### [EXERCISE BRIEF]
Can you pull out every line in the records below that contains the word "humidity"?

Collected data
-- Opening Marker --
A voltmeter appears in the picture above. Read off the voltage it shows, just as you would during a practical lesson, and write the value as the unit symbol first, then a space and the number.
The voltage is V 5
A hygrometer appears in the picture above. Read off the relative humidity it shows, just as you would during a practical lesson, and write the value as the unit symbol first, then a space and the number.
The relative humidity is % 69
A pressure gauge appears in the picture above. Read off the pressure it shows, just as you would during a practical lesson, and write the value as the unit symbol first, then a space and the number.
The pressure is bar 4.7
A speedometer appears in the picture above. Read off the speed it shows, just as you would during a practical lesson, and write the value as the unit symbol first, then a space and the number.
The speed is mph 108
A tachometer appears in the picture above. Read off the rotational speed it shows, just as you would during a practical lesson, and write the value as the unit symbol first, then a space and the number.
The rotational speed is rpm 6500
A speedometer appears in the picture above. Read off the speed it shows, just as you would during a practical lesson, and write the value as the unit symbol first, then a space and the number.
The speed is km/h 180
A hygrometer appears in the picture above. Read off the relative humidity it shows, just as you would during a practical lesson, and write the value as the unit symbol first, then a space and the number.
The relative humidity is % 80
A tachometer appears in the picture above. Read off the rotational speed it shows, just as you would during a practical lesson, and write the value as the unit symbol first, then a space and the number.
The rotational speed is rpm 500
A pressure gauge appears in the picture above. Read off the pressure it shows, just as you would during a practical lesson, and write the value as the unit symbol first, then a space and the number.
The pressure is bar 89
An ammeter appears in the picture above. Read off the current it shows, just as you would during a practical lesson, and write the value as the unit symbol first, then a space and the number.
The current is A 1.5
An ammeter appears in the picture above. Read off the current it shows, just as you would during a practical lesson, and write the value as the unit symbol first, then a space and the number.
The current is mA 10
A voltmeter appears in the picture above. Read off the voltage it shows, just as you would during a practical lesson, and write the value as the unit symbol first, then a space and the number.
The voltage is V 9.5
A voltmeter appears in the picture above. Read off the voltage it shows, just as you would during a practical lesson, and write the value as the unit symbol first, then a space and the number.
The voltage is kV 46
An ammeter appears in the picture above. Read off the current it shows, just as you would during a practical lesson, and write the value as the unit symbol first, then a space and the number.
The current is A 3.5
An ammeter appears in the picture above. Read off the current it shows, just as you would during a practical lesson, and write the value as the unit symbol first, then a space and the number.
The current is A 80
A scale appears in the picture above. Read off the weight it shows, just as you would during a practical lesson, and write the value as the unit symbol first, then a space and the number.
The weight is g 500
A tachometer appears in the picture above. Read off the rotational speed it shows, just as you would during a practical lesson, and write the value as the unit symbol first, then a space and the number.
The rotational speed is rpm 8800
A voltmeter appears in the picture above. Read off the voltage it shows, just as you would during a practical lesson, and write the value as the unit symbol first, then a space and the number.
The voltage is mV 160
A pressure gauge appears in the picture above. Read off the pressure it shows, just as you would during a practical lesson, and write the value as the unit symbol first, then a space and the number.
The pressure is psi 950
-- Closing Marker --
### [WRITTEN REPLY]
A hygrometer appears in the picture above. Read off the relative humidity it shows, just as you would during a practical lesson, and write the value as the unit symbol first, then a space and the number.
The relative humidity is % 69
A hygrometer appears in the picture above. Read off the relative humidity it shows, just as you would during a practical lesson, and write the value as the unit symbol first, then a space and the number.
The relative humidity is % 80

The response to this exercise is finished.